事前に予想されていた前年同月比で6.5%の上昇には届かず、市場には安心感が広がった。コアCPI指数は、価格変動の大きい食品やエネルギーを除いて構成され、インフレ動向を最も的確に表すとされる。
総合CPIは前月比0.4%上昇だった。ガソリン価格が、反転上昇したことが影響した模様である。前年同月比では7.7%上昇と、事前予想の前年同月比7.9%上昇は下回ったが、こちらも高い水準にあり、インフレ率の上昇圧力が抑制可能となって来たとは断言できる水準ではない。
市場は期待感から大きく反応
米FRBがどのような判断を下すか注目されるが、今後数ヵ月、すなわち2023年前半を見通して、利上げペースを減速させる余地が出てきたと市場では受け止めた。
発表後のニューヨーク市場では、ドル金利が低下した。短期金融市場では、FRBが12月の次回FOMC会合で、利上げ幅を縮小し、その後の利上げペースを鈍化させるとの観測が強まり、ターミナルレートも政策金利で5%に達しないで利上げが停止されるとの見方にシフトした。
為替相場では、米ドルが主要通貨に対して値を下げた。ドル円は、1ドル=146円00銭から1ドル=143円20銭へと、ドル売り円買いが進み、翌日11日には一時138円台まで円が上昇した。ユーロドルも1ユーロ=1.033ドル台までユーロが買い進まれた。
米国株式市場も、寄り付きから買いを集め、10日11日と連日上昇した。週の前半は下値を試す厳しい展開だったが、CPIでモメンタムは一変し、S&P500は前週末の3,770.55から3992.93へと5.8%上昇した。

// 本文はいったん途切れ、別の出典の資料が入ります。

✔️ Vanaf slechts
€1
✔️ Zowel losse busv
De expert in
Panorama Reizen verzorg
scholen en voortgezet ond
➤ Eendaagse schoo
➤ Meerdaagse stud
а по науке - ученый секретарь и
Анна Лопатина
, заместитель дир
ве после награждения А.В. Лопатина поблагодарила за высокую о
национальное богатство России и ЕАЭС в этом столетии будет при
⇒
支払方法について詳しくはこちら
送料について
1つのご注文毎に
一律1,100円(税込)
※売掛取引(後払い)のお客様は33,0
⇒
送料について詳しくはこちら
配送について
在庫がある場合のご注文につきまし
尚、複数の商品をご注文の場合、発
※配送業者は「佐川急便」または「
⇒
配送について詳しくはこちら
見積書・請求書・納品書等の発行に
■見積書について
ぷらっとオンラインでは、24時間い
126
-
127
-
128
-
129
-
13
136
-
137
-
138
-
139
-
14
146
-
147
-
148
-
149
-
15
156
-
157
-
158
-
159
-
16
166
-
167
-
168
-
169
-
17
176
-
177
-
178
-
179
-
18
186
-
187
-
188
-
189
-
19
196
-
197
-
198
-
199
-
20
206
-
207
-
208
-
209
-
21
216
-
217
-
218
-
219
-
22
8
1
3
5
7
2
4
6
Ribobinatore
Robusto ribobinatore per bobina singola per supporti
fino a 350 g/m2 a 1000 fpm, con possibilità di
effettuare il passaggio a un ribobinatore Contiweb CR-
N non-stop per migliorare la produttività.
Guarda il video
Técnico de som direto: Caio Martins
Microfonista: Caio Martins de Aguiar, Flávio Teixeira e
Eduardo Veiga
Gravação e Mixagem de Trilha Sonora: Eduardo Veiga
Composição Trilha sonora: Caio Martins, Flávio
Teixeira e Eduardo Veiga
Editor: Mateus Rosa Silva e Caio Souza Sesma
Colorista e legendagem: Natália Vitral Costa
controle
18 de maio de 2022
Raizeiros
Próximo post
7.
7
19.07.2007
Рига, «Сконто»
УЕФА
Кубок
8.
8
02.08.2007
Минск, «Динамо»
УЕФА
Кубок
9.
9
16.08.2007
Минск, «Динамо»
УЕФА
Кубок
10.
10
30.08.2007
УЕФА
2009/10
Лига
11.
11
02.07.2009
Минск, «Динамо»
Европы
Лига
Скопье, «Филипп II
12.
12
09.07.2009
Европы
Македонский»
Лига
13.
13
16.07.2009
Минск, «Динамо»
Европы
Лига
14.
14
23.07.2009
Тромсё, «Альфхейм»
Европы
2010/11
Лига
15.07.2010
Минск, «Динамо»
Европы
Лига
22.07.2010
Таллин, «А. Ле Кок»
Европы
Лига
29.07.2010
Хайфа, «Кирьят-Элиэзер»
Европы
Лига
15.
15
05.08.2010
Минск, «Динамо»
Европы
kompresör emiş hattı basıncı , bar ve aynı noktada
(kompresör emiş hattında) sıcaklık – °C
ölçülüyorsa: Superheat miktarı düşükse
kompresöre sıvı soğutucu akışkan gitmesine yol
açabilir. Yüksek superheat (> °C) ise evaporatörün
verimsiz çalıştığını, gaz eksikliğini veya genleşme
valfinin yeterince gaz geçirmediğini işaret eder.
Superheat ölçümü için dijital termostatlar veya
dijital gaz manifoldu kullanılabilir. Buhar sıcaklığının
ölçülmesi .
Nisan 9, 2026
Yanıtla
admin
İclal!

ダウ平均は前週末の32,403.22から33,747.86へと4.1%高で引けた。ナスダック総合指数は前週末10,475.25から11,323.33へと上げ8.09%高と幅も大きかった。
ナスダック総合指数は、前週、週足では今年1月以来の大幅な下げ率を記録していたが、一転して2年ぶりの大幅高となった。
ガソリンや家賃の高騰はつづく
14日にニューヨーク連銀が発表した家計調査(10月)では、消費者はインフレに対して厳しい見方をしていると推定できる。1年後のインフレ期待は5.9%と、9月調査時点の同5.4%から0.5%上昇した。
3年後は3.1%(9月は2.9%)、5年後は2.4%(同2.2%)とそれぞれ上昇した。米FRBが目標としているインフレ率は2%であり、この水準をいずれも大きく上回っている。
要因としては、ガソリン価格が上昇する見通しが再度強まっているためで、実際にガソリン価格は10月に全米で上昇した。
また、食品や住居費でも1年後の価格の見通しは上昇しており、家賃の上昇率は1年後で9.8%に達すると消費者は予想しているという結果となった。
車社会である米国で、ガソリン価格の上昇は、消費者にダイレクトに響く。家計が一番痛みを感じやすいのはガソリン価格であり、感応度が高いことが改めて示された。
10月CPIでは、インフレ率の上げ幅がわずかに縮小したが、絶対水準は依然高い。インフレの沈静化と評価することは早計であると引き続き考えている。